PROVIDED MATERIAL -
────
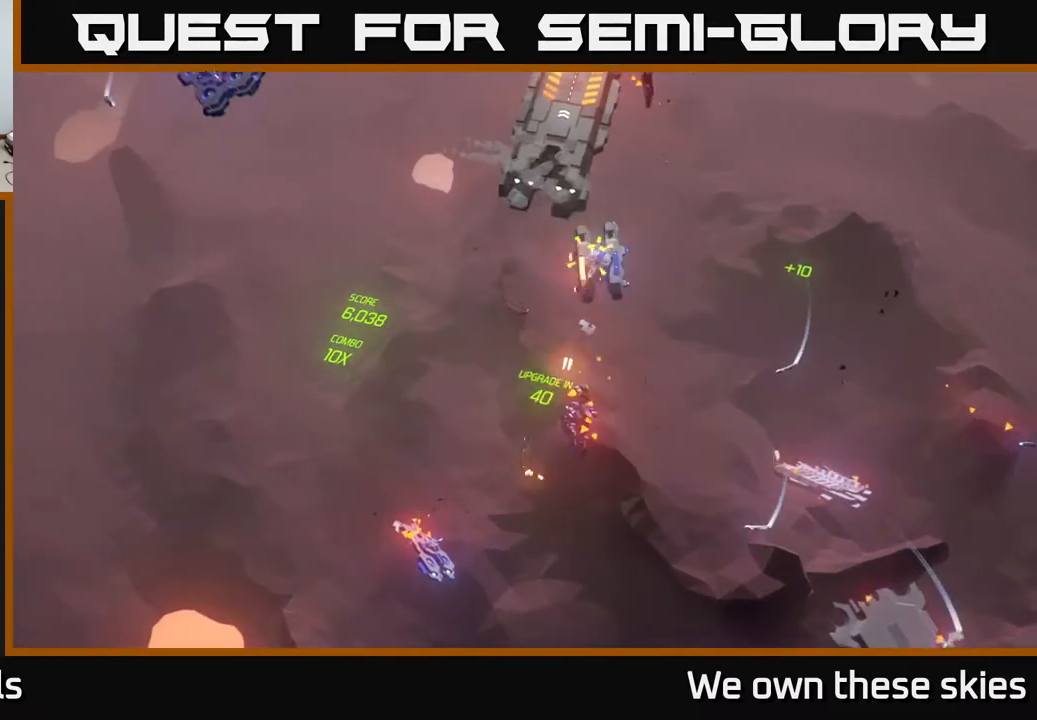
{"buttons": [], "left_stick": "right", "events": [[217, "left_stick", "right"]]}
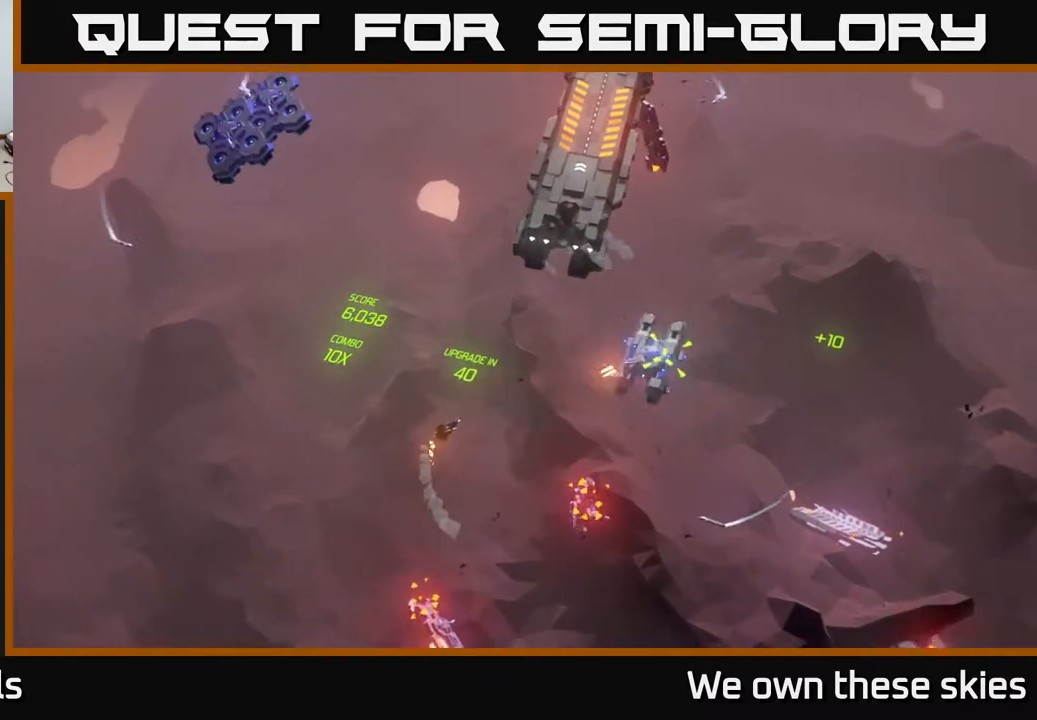
{"buttons": [], "left_stick": "center", "events": [[450, "left_stick", "center"]]}
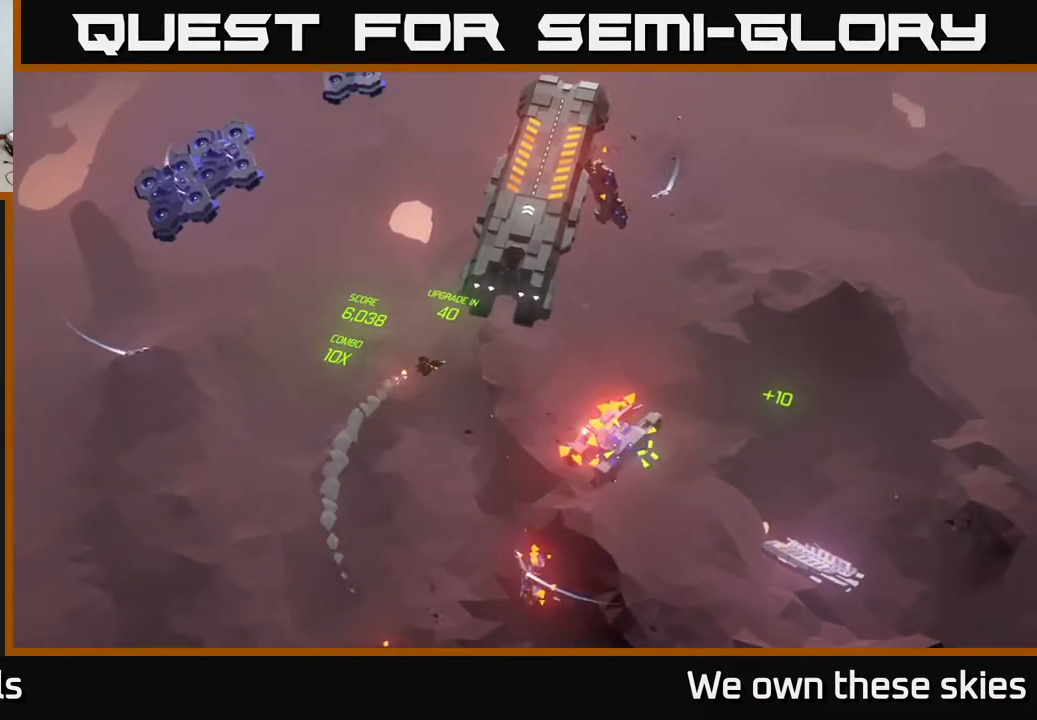
{"buttons": [], "left_stick": "down-right", "events": [[117, "left_stick", "down-right"], [267, "left_stick", "center"], [483, "left_stick", "down-right"]]}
────
GOAL OF THE EXERCISE - Filter this listing and copy only the lines holding the word "center".

SOLUTION -
{"buttons": [], "left_stick": "center", "events": [[450, "left_stick", "center"]]}
{"buttons": [], "left_stick": "down-right", "events": [[117, "left_stick", "down-right"], [267, "left_stick", "center"], [483, "left_stick", "down-right"]]}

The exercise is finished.